◆ Supplied records
==========
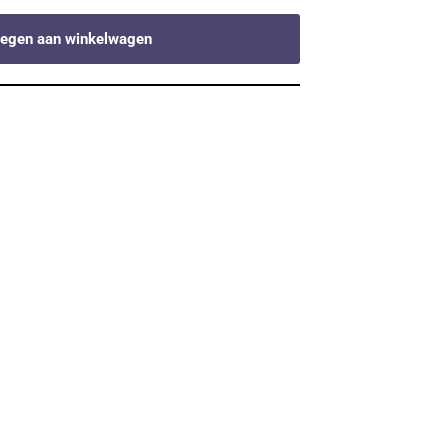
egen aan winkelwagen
==========
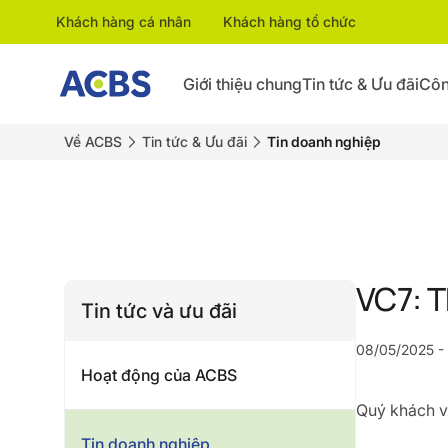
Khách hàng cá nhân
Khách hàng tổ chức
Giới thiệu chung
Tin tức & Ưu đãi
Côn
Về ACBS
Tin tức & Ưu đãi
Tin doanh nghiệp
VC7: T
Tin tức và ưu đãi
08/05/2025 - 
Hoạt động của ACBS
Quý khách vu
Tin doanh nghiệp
==========
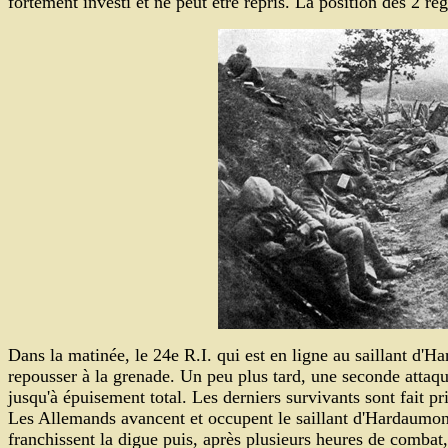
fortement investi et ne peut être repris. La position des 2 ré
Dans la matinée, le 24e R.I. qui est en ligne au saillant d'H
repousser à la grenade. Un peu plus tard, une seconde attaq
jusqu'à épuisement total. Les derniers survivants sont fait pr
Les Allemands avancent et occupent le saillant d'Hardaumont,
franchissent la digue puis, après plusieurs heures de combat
==========
◆ What is required
Which lines of the entries above contain the string "saillant"? Copy each one.

◆ Solution to the problem
Dans la matinée, le 24e R.I. qui est en ligne au saillant d'H
Les Allemands avancent et occupent le saillant d'Hardaumont,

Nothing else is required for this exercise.